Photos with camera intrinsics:
◇ ◇ ◇ ◇ ◇

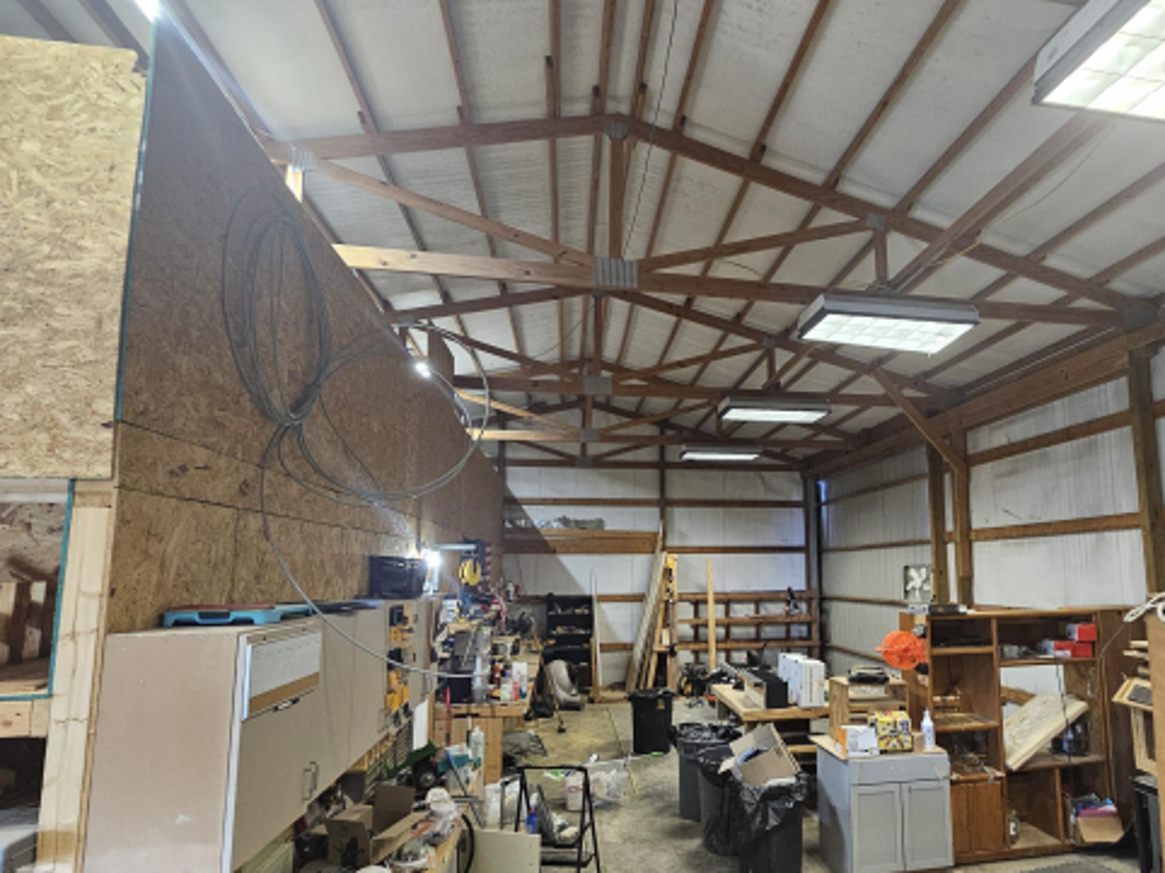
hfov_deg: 86.6
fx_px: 605
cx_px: 702
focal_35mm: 18
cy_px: 496
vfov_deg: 71.2
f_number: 2.2
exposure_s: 1/30
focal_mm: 2.2
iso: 320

◇ ◇ ◇ ◇ ◇

**WORK REQUIRED**
Each entry needs to be returned verbatim, with its pictures left out.

**RESULT OF THIS TASK**
hfov_deg: 86.6
fx_px: 605
cx_px: 702
focal_35mm: 18
cy_px: 496
vfov_deg: 71.2
f_number: 2.2
exposure_s: 1/30
focal_mm: 2.2
iso: 320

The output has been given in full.